I got to the airport three hours early. I could smell the beauracracy wafting out from behind the raised ticket booths. Lines made up lines around the China Eastern Airport. I made myself loud and clear but china eastern had not rebooked a flight for me, I was on standby. I made a friend. Then I got in. The connecting flight was no longer the same day so I would stay the night in a hotel in Kunming.
Frustration is adhesive and good leverage to start talking. I made friends with two girls from Canada who would be staying overnight in the hotel with me on their way to Laos. They just finished their MD residency and were taking the summer to travel the world. After the flight we found the shuttle to take us to the hotel, waited at reception for 1 hour, convinced the manager, no I could not double room with a random (probably male) stranger from the plane, got my room key and went up. The Canadian girls and I went out into the cold night exploring fruit stands and saying hi the stray…pug dogs. A man told me to get on his motorcycle. I declined.

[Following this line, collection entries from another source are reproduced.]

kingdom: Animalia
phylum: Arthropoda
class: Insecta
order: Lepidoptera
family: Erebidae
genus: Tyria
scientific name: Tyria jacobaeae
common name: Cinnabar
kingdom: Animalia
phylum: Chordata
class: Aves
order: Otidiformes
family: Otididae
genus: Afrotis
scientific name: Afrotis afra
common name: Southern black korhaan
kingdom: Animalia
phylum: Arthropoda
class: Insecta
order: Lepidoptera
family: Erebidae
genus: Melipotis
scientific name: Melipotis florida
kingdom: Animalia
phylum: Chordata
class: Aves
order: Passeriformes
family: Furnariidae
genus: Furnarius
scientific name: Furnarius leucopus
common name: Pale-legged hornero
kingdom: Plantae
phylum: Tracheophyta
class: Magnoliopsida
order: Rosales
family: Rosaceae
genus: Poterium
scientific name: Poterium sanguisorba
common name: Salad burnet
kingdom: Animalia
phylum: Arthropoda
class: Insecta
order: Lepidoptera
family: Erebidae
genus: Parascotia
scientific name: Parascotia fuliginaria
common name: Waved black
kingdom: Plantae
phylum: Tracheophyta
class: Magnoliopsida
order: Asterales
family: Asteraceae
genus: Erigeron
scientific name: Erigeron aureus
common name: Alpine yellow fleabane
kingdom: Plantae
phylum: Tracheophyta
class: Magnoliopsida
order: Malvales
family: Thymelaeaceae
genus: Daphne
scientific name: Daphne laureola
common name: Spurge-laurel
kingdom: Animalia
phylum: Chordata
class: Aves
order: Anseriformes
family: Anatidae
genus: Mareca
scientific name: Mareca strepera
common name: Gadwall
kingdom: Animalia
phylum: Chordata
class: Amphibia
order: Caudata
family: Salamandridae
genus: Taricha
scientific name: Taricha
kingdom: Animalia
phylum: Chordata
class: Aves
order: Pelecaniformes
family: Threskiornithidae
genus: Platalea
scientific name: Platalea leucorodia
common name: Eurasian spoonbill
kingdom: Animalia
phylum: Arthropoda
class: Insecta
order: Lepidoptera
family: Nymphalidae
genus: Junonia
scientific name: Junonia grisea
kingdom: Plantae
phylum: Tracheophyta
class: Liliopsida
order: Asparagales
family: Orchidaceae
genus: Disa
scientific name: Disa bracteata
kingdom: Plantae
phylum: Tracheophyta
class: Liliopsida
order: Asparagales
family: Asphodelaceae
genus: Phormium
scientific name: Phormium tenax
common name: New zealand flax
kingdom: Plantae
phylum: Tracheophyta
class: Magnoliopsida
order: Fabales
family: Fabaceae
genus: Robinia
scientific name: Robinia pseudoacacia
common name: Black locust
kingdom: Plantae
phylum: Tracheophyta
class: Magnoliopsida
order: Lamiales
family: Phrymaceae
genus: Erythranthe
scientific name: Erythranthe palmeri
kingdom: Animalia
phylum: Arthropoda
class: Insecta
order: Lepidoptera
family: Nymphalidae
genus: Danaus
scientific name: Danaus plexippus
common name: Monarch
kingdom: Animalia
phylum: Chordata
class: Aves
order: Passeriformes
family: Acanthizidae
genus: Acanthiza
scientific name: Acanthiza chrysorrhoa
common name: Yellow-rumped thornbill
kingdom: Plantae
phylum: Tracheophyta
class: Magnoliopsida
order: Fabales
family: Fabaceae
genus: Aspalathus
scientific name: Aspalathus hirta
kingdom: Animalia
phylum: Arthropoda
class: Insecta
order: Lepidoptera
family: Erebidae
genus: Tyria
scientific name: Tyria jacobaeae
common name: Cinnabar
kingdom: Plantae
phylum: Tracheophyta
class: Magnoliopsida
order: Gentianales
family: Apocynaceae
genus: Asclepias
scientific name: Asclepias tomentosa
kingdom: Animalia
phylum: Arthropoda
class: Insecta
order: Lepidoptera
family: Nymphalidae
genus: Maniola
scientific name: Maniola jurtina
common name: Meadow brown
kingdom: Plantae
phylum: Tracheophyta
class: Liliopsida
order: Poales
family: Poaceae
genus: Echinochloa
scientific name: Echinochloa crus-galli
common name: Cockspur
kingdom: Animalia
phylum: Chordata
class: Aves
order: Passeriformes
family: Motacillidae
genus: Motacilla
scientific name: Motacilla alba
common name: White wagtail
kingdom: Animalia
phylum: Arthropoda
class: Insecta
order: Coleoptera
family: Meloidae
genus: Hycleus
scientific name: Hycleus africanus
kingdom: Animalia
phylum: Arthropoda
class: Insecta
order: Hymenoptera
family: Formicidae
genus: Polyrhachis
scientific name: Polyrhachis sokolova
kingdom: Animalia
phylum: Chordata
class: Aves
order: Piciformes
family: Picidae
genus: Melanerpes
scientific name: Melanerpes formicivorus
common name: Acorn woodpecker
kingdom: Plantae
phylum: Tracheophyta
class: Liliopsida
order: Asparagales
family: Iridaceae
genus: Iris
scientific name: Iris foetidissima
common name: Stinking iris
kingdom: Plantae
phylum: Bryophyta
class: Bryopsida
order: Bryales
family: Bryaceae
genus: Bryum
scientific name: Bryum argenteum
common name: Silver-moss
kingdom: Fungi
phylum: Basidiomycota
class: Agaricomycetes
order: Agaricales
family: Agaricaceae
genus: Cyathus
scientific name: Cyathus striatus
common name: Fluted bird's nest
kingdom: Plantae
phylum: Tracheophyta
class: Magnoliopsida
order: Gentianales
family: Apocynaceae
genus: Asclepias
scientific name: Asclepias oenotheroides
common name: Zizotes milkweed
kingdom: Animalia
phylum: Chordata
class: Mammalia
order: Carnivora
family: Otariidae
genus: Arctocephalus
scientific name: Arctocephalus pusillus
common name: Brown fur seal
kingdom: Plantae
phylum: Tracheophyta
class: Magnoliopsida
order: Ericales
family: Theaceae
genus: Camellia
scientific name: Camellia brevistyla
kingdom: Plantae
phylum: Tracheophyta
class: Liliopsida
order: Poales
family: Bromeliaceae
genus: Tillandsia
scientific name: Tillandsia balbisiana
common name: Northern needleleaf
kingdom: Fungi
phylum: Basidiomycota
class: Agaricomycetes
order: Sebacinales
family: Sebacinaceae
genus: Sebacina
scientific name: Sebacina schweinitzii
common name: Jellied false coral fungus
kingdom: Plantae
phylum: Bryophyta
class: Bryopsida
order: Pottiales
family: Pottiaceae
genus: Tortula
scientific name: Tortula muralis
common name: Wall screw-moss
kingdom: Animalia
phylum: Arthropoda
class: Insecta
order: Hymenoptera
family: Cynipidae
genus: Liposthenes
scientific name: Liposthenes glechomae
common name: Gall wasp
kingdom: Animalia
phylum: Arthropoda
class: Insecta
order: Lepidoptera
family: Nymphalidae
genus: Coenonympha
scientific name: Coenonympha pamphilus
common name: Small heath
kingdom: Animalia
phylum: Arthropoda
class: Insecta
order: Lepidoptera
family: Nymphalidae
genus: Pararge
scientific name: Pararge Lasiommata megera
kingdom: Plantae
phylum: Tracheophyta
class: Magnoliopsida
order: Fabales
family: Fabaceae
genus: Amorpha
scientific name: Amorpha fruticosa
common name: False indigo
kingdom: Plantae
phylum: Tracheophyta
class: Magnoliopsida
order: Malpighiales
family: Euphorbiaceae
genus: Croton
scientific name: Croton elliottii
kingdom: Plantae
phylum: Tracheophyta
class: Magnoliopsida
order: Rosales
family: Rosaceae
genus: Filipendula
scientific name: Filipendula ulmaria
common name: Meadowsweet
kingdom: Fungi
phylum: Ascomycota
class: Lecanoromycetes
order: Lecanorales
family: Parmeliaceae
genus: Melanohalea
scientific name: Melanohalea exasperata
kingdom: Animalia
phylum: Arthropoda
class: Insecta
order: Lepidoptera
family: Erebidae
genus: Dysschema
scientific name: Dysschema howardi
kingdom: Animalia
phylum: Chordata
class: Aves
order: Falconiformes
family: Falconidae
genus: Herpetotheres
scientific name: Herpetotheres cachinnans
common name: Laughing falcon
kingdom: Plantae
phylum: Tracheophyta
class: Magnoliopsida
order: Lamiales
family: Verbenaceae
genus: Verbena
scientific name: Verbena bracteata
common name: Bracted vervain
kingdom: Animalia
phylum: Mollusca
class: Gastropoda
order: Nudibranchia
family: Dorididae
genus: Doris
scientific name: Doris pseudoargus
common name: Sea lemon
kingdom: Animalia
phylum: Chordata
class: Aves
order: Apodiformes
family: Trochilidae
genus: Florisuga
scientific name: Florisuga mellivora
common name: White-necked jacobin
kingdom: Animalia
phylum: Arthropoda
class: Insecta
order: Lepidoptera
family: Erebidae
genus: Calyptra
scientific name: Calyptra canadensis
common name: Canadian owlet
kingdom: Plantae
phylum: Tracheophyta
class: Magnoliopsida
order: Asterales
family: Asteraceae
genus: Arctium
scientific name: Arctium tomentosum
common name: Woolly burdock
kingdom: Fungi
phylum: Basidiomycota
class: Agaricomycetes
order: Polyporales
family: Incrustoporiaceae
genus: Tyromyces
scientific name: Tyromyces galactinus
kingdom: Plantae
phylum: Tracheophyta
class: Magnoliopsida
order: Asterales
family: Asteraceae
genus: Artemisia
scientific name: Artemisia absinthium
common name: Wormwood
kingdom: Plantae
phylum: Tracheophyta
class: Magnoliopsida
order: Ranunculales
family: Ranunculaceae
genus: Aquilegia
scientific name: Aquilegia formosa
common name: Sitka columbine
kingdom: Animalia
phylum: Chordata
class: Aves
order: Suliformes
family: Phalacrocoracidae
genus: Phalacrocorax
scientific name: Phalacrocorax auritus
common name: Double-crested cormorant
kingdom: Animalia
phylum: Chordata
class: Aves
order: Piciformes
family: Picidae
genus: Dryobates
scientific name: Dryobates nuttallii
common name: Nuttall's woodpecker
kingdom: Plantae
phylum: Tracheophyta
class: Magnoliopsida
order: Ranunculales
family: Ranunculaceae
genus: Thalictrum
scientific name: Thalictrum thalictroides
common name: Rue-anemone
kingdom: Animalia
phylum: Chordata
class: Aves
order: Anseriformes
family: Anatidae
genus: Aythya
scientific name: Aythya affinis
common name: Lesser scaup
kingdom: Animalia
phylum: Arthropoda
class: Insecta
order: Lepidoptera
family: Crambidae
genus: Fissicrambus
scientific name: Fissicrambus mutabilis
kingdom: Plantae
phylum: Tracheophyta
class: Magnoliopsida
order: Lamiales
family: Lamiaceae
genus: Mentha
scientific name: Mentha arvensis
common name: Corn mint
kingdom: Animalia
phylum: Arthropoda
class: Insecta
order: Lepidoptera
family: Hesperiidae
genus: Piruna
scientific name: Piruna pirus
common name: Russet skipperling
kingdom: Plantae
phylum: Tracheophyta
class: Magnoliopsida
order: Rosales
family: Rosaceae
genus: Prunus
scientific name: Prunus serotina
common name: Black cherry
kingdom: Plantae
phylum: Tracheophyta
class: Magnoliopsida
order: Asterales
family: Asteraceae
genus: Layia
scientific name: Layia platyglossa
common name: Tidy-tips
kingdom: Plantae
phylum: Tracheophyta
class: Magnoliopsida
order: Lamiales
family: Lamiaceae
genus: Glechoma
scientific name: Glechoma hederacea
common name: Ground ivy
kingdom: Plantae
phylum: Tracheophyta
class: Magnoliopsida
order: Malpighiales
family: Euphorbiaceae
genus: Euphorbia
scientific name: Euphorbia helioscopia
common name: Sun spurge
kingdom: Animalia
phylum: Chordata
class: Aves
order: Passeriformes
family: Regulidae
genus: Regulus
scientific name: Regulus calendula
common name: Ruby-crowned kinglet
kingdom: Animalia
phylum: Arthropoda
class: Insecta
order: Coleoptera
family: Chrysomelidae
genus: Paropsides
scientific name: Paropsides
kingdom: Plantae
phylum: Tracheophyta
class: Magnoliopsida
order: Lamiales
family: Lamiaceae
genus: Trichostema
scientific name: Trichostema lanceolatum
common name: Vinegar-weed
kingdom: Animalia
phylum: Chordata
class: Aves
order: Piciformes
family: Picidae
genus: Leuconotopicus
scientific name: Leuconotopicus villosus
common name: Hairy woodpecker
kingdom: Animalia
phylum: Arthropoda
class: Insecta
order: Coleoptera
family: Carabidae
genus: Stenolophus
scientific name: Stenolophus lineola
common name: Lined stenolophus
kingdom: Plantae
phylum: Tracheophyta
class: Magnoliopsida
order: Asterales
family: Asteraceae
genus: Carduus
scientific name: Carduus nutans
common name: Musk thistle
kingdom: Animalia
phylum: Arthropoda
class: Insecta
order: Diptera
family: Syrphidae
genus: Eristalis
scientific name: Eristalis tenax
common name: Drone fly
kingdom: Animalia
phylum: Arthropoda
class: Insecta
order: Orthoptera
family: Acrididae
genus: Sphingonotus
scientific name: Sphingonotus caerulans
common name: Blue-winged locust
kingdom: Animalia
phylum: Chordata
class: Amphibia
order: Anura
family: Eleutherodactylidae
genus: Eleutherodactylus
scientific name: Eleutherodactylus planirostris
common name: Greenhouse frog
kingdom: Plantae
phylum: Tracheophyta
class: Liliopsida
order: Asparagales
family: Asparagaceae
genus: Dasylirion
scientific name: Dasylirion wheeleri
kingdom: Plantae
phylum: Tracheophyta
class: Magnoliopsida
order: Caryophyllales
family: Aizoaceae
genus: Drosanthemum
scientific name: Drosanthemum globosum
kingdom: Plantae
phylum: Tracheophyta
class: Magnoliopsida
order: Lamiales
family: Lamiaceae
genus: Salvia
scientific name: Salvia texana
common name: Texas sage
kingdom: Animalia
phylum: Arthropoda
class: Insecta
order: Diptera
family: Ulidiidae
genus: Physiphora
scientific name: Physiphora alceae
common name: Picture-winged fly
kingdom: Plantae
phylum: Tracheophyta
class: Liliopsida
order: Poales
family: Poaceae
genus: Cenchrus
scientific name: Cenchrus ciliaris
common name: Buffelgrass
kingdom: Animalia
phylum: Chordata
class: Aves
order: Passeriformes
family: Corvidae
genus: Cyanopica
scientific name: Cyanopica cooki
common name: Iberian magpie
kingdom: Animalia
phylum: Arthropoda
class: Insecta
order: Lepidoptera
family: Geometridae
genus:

We couldn’t find any food stalls open so we ordered room service and ate our bowls of noodles and watched fun Chinese game shows and bonded like a bunch of girls in a foreign country.
I arrived in Beijing and found Muzi with a large glittery purple sign that said “Chelsea!” We hugged and jumped in a circle for a bit and she gave me her mom’s big down jacket so I would never have to set foot in the bitter Beijing air without being properly swaddled. She also brought my bridesmaids dress which I tried on in a bathroom stall.
She fed me a Chinese noodle lunch and I was off again heading toward Shanghai on the fastest train in the world. The world went by so fast it made my eyes hurt. What should have been a 10 hour train ride to Shanghai took only 5 hours. When I reached my station the train warned me to “not leave any passengers behind or take any passengers by mistake.”
My hostel was voted the best in the world by Lonely Planet Guide. My double room had a pitched ceiling with intricate molding and rickety old wooden floors.
It was 10pm but I was starving. I followed a visibly smoky scent down the block and into a bare Chinese restaurant. The menu had pictures so I pointed and waited. My first night in Shanghai, alone at 10pm, I ate a big skillet of sizzling beef.
My hostel had a bar downstairs and I shared a scotch with some other travelers, ate some roasted chestnuts out of a brown paper bag and went to sleep.